Now, since the Chinese expects little of the government, he has learned to rely upon himself and his fellows. Like the Englishman and the American, and unlike the Frenchman and the German, he takes the initiative. The Government is weak, the individual or group of individuals strong; the Government does little, so the other side does much. All over the East,—in Burma, Indo-China, the Malay States, the Philippines, wherever he can force an entrance,—you find the Chinese merchant and the Chinese coolie, and it is no state-managed enterprise that takes them there. Just as the British workmen emigrate, or the British merchants seek out new markets, so the Chinese make their way without leading or assistance. And they succeed; throughout all that territory that lies between the China Sea and the Bay of Bengal, whether under British or French rule, unless actually barred out, the Chinese is entrenching himself and prospering. Heavy poll-taxes alone keep him from controlling trade and the labour market in Indo-China; in the Malay States he is ousting the native and running the British merchant and banker hard; in Burma he is getting more and more control of trade, and has even succeeded in convincing the Burmese woman that he makes a better sort of husband than her charming but indolent countryman.
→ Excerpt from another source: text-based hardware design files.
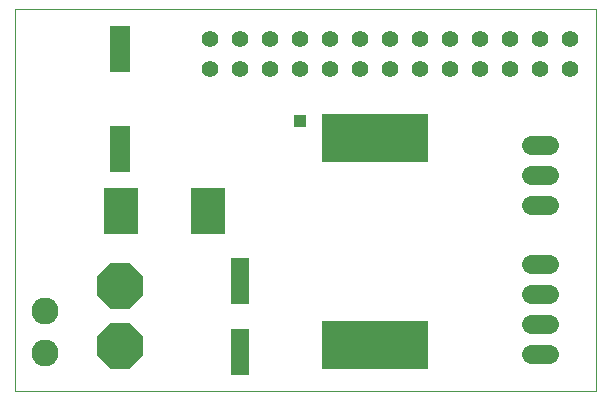
<source format=gts>
G75*
%MOIN*%
%OFA0B0*%
%FSLAX24Y24*%
%IPPOS*%
%LPD*%
%AMOC8*
5,1,8,0,0,1.08239X$1,22.5*
%
%ADD10C,0.0000*%
%ADD11C,0.0640*%
%ADD12R,0.1142X0.1536*%
%ADD13R,0.0670X0.1575*%
%ADD14OC8,0.1540*%
%ADD15R,0.0591X0.1536*%
%ADD16R,0.3583X0.1615*%
%ADD17C,0.0900*%
%ADD18R,0.0434X0.0434*%
%ADD19C,0.0555*%
D10*
X000680Y000680D02*
X000680Y013426D01*
X020050Y013426D01*
X020050Y000680D01*
X000680Y000680D01*
D11*
X017880Y001930D02*
X018480Y001930D01*
X018480Y002930D02*
X017880Y002930D01*
X017880Y003930D02*
X018480Y003930D01*
X018480Y004930D02*
X017880Y004930D01*
X017904Y006891D02*
X018504Y006891D01*
X018504Y007891D02*
X017904Y007891D01*
X017904Y008891D02*
X018504Y008891D01*
D12*
X007137Y006680D03*
X004223Y006680D03*
D13*
X004180Y008757D03*
X004180Y012103D03*
D14*
X004180Y004180D03*
X004180Y002180D03*
D15*
X008180Y001999D03*
X008180Y004361D03*
D16*
X012680Y002239D03*
X012680Y009113D03*
D17*
X001680Y003349D03*
X001680Y001971D03*
D18*
X010180Y009680D03*
D19*
X010180Y011430D03*
X009180Y011430D03*
X008180Y011430D03*
X007180Y011430D03*
X007180Y012430D03*
X008180Y012430D03*
X009180Y012430D03*
X010180Y012430D03*
X011180Y012430D03*
X012180Y012430D03*
X013180Y012430D03*
X014180Y012430D03*
X015180Y012430D03*
X016180Y012430D03*
X017180Y012430D03*
X018180Y012430D03*
X019180Y012430D03*
X019180Y011430D03*
X018180Y011430D03*
X017180Y011430D03*
X016180Y011430D03*
X015180Y011430D03*
X014180Y011430D03*
X013180Y011430D03*
X012180Y011430D03*
X011180Y011430D03*
M02*

</source>
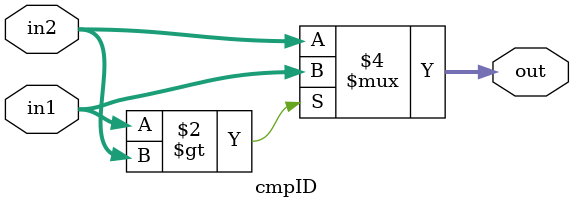
<source format=v>
`timescale 1ns / 1ps


module cmpID #( 
  parameter integer C_ID_WIDTH = 10   
)
(
  in1 ,
  in2 ,
  out
  );

input wire [C_ID_WIDTH-1:0] in1 ;
input wire [C_ID_WIDTH-1:0] in2 ;

output reg [C_ID_WIDTH-1:0] out ;

always @(*) begin
  if (in1 > in2) begin
    out = in1;
  end
  else begin
    out = in2;
  end
end
  
endmodule

</source>
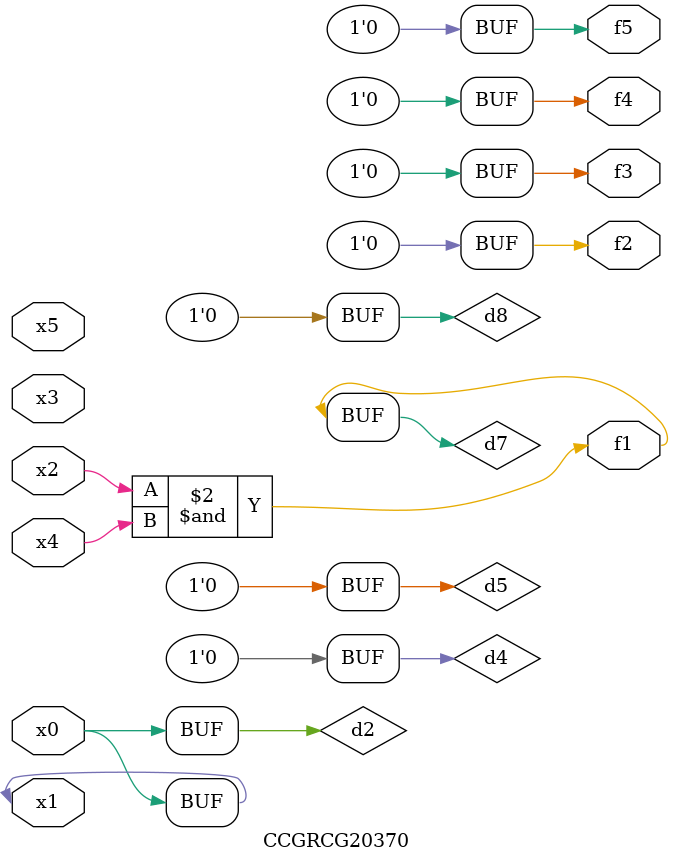
<source format=v>
module CCGRCG20370(
	input x0, x1, x2, x3, x4, x5,
	output f1, f2, f3, f4, f5
);

	wire d1, d2, d3, d4, d5, d6, d7, d8, d9;

	nand (d1, x1);
	buf (d2, x0, x1);
	nand (d3, x2, x4);
	and (d4, d1, d2);
	and (d5, d1, d2);
	nand (d6, d1, d3);
	not (d7, d3);
	xor (d8, d5);
	nor (d9, d5, d6);
	assign f1 = d7;
	assign f2 = d8;
	assign f3 = d8;
	assign f4 = d8;
	assign f5 = d8;
endmodule

</source>
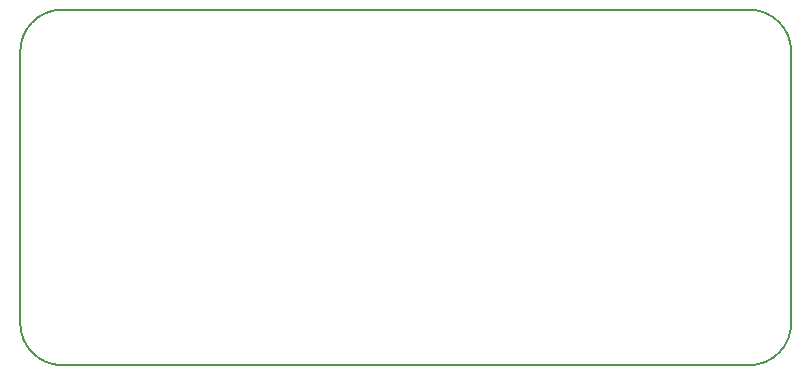
<source format=gm1>
G04 #@! TF.FileFunction,Profile,NP*
%FSLAX46Y46*%
G04 Gerber Fmt 4.6, Leading zero omitted, Abs format (unit mm)*
G04 Created by KiCad (PCBNEW 4.0.6-e0-6349~53~ubuntu16.04.1) date Wed Mar 29 22:02:49 2017*
%MOMM*%
%LPD*%
G01*
G04 APERTURE LIST*
%ADD10C,0.100000*%
%ADD11C,0.150000*%
G04 APERTURE END LIST*
D10*
D11*
X119303800Y-91770200D02*
X177520600Y-91770200D01*
X181076600Y-95326200D02*
X181076600Y-118287800D01*
X115798600Y-118313200D02*
X115798600Y-95377000D01*
X115798600Y-118313200D02*
G75*
G03X119354600Y-121869200I3556000J0D01*
G01*
X119303800Y-91770200D02*
G75*
G03X115798600Y-95377000I50800J-3556000D01*
G01*
X177546000Y-121869200D02*
X177368200Y-121869200D01*
X177546000Y-121869200D02*
G75*
G03X181076600Y-118287800I-25400J3556000D01*
G01*
X181076600Y-95326200D02*
G75*
G03X177520600Y-91770200I-3556000J0D01*
G01*
X119354600Y-121869200D02*
X177368200Y-121869200D01*
M02*

</source>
To turn to smaller matters. I am sure I had once known, but I had certainly quite forgotten, that the Chinese, like ourselves and unlike other people of the East, sit on chairs in preference to sitting on their heels. For it gave me a little comfortable shock of surprise when I saw my coolies at dinner sitting on benches around the table, "just like folks," instead of squatting on the ground after the fashion of my Indian servants. It is a small thing, but it marks the Chinese off from all other Asiatics, and brings him a little nearer the West; and I do not wonder at the touch of pride in the answer of the Chinese student at a New England college when some one remarked on seeing her sitting on the ground, college-girl fashion, with a number of her classmates, that it probably came easier to her to do that, as she was used to it, "Oh, no; I think you must be confusing us with the Japanese. We Chinese learned to sit on chairs two thousand years ago."